ROCm / Tensile

Stretching GPU performance for GEMMs and tensor contractions.
MIT License
218 stars 147 forks source link

Adding option of rotating buffers for timing with cache eviction #1848

Closed mahmoodw closed 9 months ago

mahmoodw commented 10 months ago

This PR adds the 2 arguments discussed between rocBLAS and Tensile group, which determine the number of buffers that will be cycled through during the hot timing loop. See argument description for usage.

The overall strategy is to create enough buffers and cycle through them on each iteration of the hot loop so that when the same buffer is repeated, the cache no longer contains those values.

sdquiring commented 10 months ago

This feature would be far cleaner to implement within the DataInitialization class, turning m_gpuInputs into a vector.

nakajee commented 10 months ago

Why many CI tests are failing?

By the way, can we have a test case in precheckin or extended to verify this feature?

mahmoodw commented 10 months ago

Why many CI tests are failing?

By the way, can we have a test case in precheckin or extended to verify this feature?

I'll explore the CI failures.

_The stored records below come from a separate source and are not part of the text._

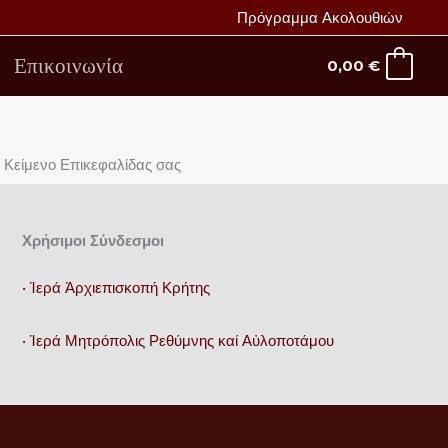
Πρόγραμμα Ακολουθιών
Επικοινωνία
0,00
€
 Κείμενο Επικεφαλίδας σας
Χρήσιμοι Σύνδεσμοι
• Ἱερά Ἀρχιεπισκοπή Κρήτης
• Ἱερά Μητρόπολις Ρεθύμνης καί Αὐλοποτάμου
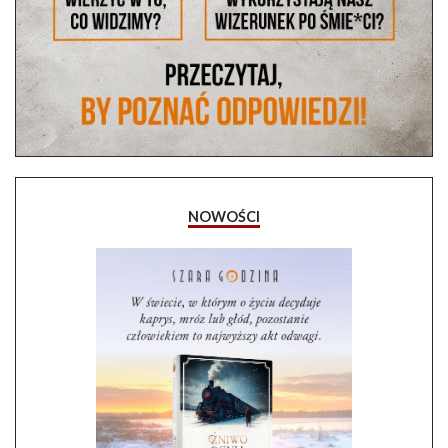
NOWOŚCI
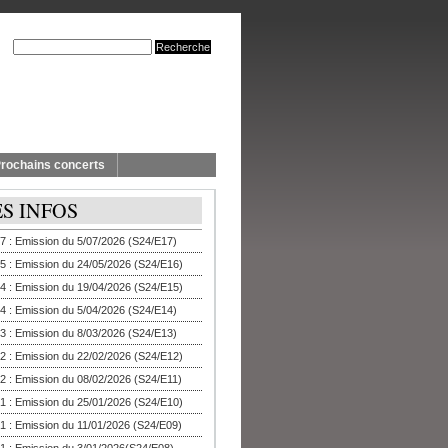
rochains concerts
ES INFOS
7 : Emission du 5/07/2026 (S24/E17)
5 : Emission du 24/05/2026 (S24/E16)
4 : Emission du 19/04/2026 (S24/E15)
4 : Emission du 5/04/2026 (S24/E14)
3 : Emission du 8/03/2026 (S24/E13)
2 : Emission du 22/02/2026 (S24/E12)
2 : Emission du 08/02/2026 (S24/E11)
1 : Emission du 25/01/2026 (S24/E10)
1 : Emission du 11/01/2026 (S24/E09)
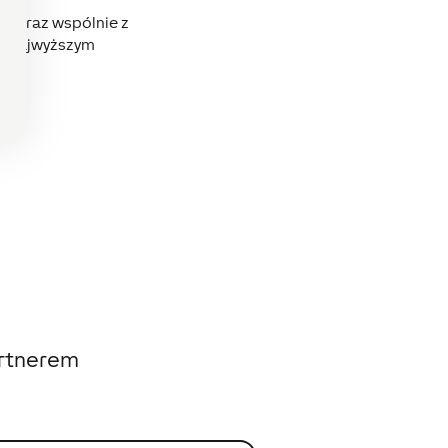
im Graz wspólnie z
 o najwyższym
artnerem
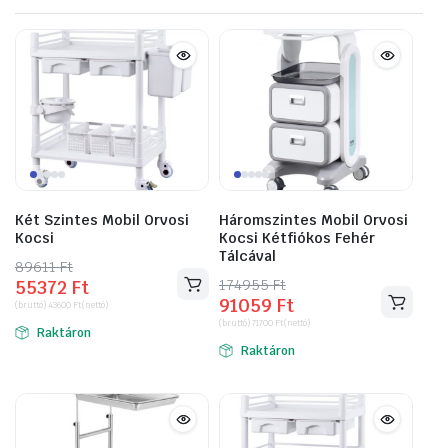
Két Szintes Mobil Orvosi
Háromszintes Mobil Orvosi
Kocsi
Kocsi Kétfiókos Fehér
Tálcával
89611
Original
Current
Ft
174955
Original
Current
Ft
55372
Ft
price
price
91059
Ft
price
price
(bruttó)
43600
Ft
(nettó)
was:
is:
(bruttó)
71700
Ft
(nettó)
was:
is:
Raktáron
89611 Ft.
55372 Ft.
Raktáron
174955 Ft.
91059 Ft.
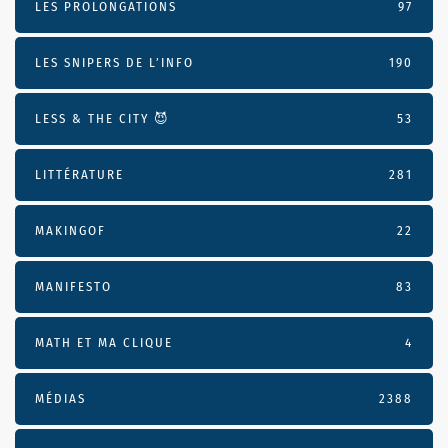
LES PROLONGATIONS
97
LES SNIPERS DE L’INFO
190
LESS & THE CITY 😈
53
LITTÉRATURE
281
MAKINGOF
22
MANIFESTO
83
MATH ET MA CLIQUE
4
MÉDIAS
2388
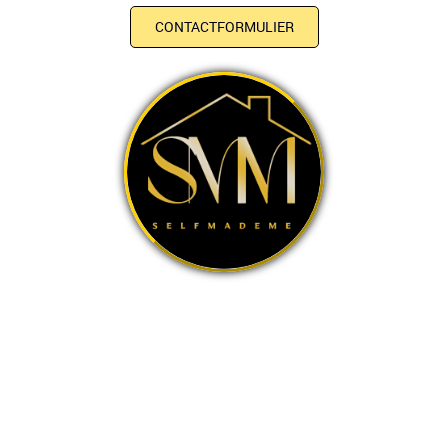
CONTACTFORMULIER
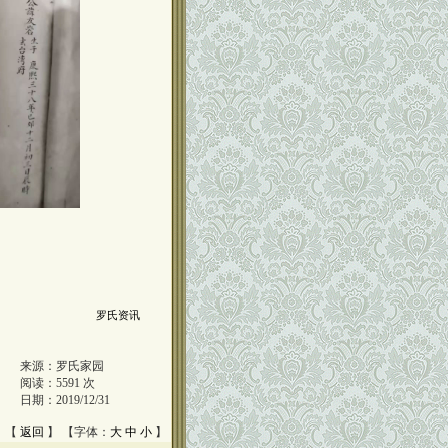
罗氏资讯
来源：
罗氏家园
阅读：
5591
次
日期：
2019/12/31
 【
返回
】 【字体：
大
中
小
】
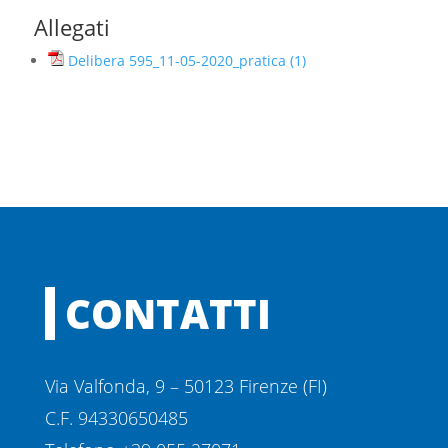
Allegati
Delibera 595_11-05-2020_pratica (1)
CONTATTI
Via Valfonda, 9 – 50123 Firenze (FI)
C.F. 94330650485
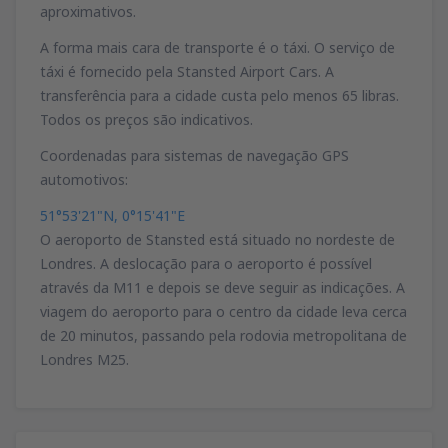
aproximativos.
A forma mais cara de transporte é o táxi. O serviço de
táxi é fornecido pela Stansted Airport Cars. A
transferência para a cidade custa pelo menos 65 libras.
Todos os preços são indicativos.
Coordenadas para sistemas de navegação GPS
automotivos:
51°53'21"N, 0°15'41"E
O aeroporto de Stansted está situado no nordeste de
Londres. A deslocação para o aeroporto é possível
através da M11 e depois se deve seguir as indicações. A
viagem do aeroporto para o centro da cidade leva cerca
de 20 minutos, passando pela rodovia metropolitana de
Londres M25.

I was hoping I could get some suggestions for a subset of tests to replicate for this feature.

mahmoodw commented 10 months ago

This feature would be far cleaner to implement within the DataInitialization class, turning m_gpuInputs into a vector.

I'll look into encapsulating these changes in the class.

nakajee commented 10 months ago

Why many CI tests are failing? By the way, can we have a test case in precheckin or extended to verify this feature?

I'll explore the CI failures. I was hoping I could get some suggestions for a subset of tests to replicate for this feature.

This is some quick tips.

(1) static analysis just follow the suggestions in the log (2) precheckin it failed at the first yaml. The command line is normally in the log. python3 ./Tensile/bin/Tensile Tensile/Configs/build_client.yaml /tmp/.tensile-tox/py3/client pid=342

nakajee commented 9 months ago

Please fix static-analysis fail. Other fails seem to be known issues. You can disable them by merging the latest change in develop.

mahmoodw commented 9 months ago

This feature would be far cleaner to implement within the DataInitialization class, turning m_gpuInputs into a vector.

After exploring this more it seems simple enough to only add that to DataInitialization, but looks quite a lot more complicated to actually simplify the main loop code by modifying ContractionInputs and then KernelInvocation to hide the extra logic. Please share some insight if you see something that I am missing.

nakajee commented 9 months ago

CI test still fails. Not sure if it is related to your change. It might be better to re-run CI test.